Ich kenne noch nicht einmal die aktuele gesetzliche Lage bei Neugeräten. Hat man da mittlerweile Anspruch auf ein Gerät ohne Pixelfehler im Randbereich?



Adventure1170 schrieb:


> Einige Komponenten werden von Windows Update nicht erkannt, und müssen selber mit Treibern versorgt werden.


Genau das ist für mich der Grund, seit nunmehr fast 5 Jahren die Originalinsstallation von Win 7 (mit ein paar deinstallierten Programmen) zu nutzen. Ich habe es nie geschafft, ein neues Windows mit den selben Eigenschaften auf meinem x220 zu installieren wie die Originalinstallation (also die selbe Performance, Akkulaufzeit und Tastaturunterstützung aller mir wichtigen Features). Irgendwann war ich das Herumfummeln leid, habe das Origianlimage zurück gespielt und alles lief wie gewünscht. Das Image wurde mittlerweile von HDD->SSD, von dort auf eine mSATA-SSD kopiert und auf Win10 aktualisiert (nur weil hier immer wieder Fragen aufkommen, ob man sowas inkl. Änderung der Partitionsgröße machen können, ja natürlich geht das).



flotus1 schrieb:


> Die Treiberverwaltung erledigt normalerweise das Thinkvantage system update  für dich damit du eben nicht raten musst welche Treiber  passen.


Wozu man aber erst einmal die Lenovo-Software  installieren muss, die Adventure1170 ja offensichtlich nicht wollte.


----------



## flotus1 (9. November 2016)

*AW: Gebrauchter X230 für Uni*

Woher die Abneigung? Das Tool ist wirklich praktisch und ich würde es definitiv nicht als Bloatware einstufen.


----------



## Adventure1170 (10. November 2016)

*AW: Gebrauchter X230 für Uni*

Erstes Update: 
Habe gerade mit Luxnote gesprochen. Der freundliche Mitarbeiter teilte mir mit, dass tote Pixel bei einem A-Ware Gerät natürlich nicht vorkommen dürften. Seiner Vermutung nach hätten deren Techniker vielleicht ins falsche Regal gefasst. Jedenfalls bekomme ich gleich eine Email mit einem Retourschein und dann wird der Fehler behoben. Ob ich nun ein Austauschgerät bekomme, oder ob nur das Display getauscht wird konnte mir der Mitarbeiter nicht sagen. 

Ich halte euch weiter auf dem Laufenden!


----------



## Adventure1170 (21. November 2016)

*AW: Gebrauchter X230 für Uni*

Kleiner Zwischenbericht, angeblich hätte sich mein Laptop schon letzte Woche, spätestens aber heute bei mir wieder einfinden sollen.
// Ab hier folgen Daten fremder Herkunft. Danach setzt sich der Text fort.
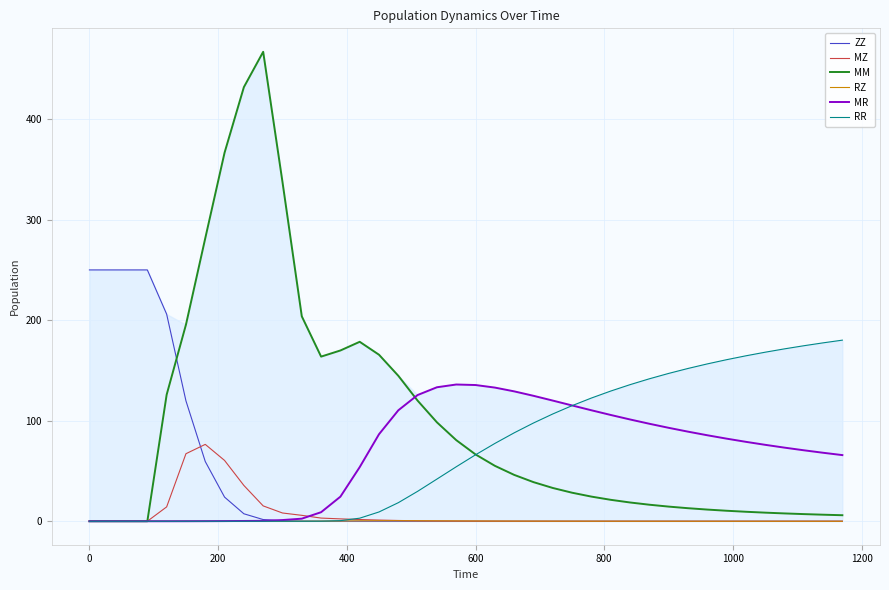

Which series has the largest total across all categories?

MM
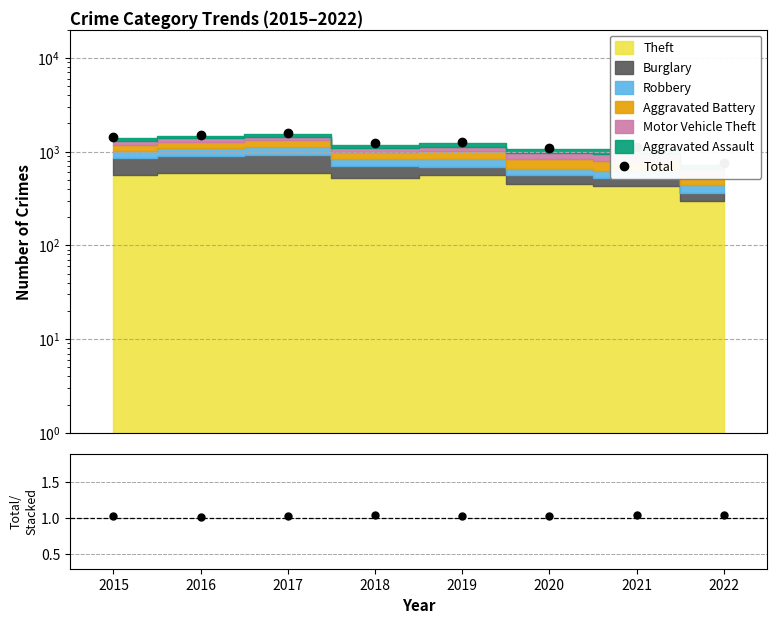

How many categories are shown in the chart?

8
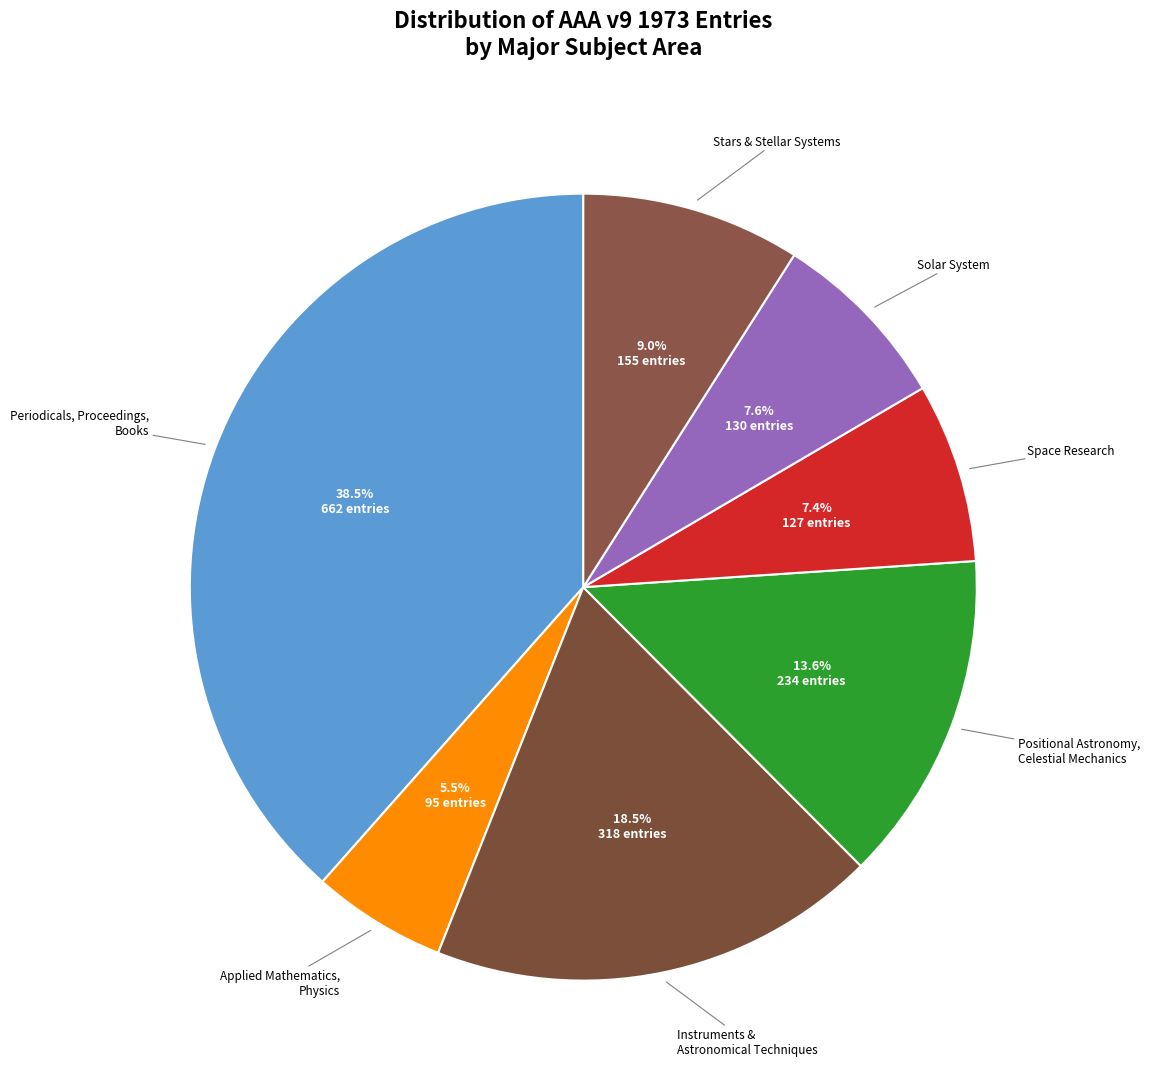

Does any single category account for the majority?

No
Leider wurde ich bis jetzt von den Mitarbeitern am Telefon nur immer wieder vertröstet. Heute hieß es "Ich schicke nochmal eine Nachricht an unseren Versand, damit das Paket auf jeden Fall heute rausgeht. Pakete werden hier täglich um 18 Uhr abgeholt." Bis jetzt habe ich keine Mail bekommen, was mich vermuten lässt, dass ich meinen Laptop morgen noch nicht in den Händen halten werde. 
Versteht mich nicht falsch, ich habe absolutes Verständnis dafür, wenn eine Reparatur mal länger dauert als gedacht. Vielleicht ist gerade viel zu tun, oder das Ersatzteil ist nicht vorrätig... Damit kann ich leben. Aber immer wieder gesagt zu bekommen "Das Paket sollten sie spätestens morgen erhalten!", und dann tut sich nix finde ich frech. Der Laptop befindet sich jetzt schon über eine Woche bei denen, für eine Reparatur, die man selber wahrscheinlich in einer Stunde hätte locker selber machen können. 

Ich halte euch auf dem Laufenden.


----------



## Adventure1170 (24. November 2016)

*AW: Gebrauchter X230 für Uni*

Update Nr. 2:
Der Postbote war gerade da! Das Display wurde getauscht und sieht quasi neuwertig aus! Die Tastatur mit den schiefen Aufklebern wurde auch getauscht! Es ist eine originale ohne billige Aufkleber! Es ist eine ohne Tastenbeleuchtung!
Moment... Hatte ich nicht das Upgrade auf Tastenbeleuchtung bestellt?! ALTER!

Kurzum: ich bekomme eine Tastatur MIT Beleuchtung hinterhergeschickt. Es wurde allerdings nichts dazu gesagt, ob ich die andere dann zurückschicken soll. 

Ich werde mich wieder melden.

PS: Davon aber mal abgesehen funzt der Laptop mit neuer SSD und 12GB RAM berauschend gut!


----------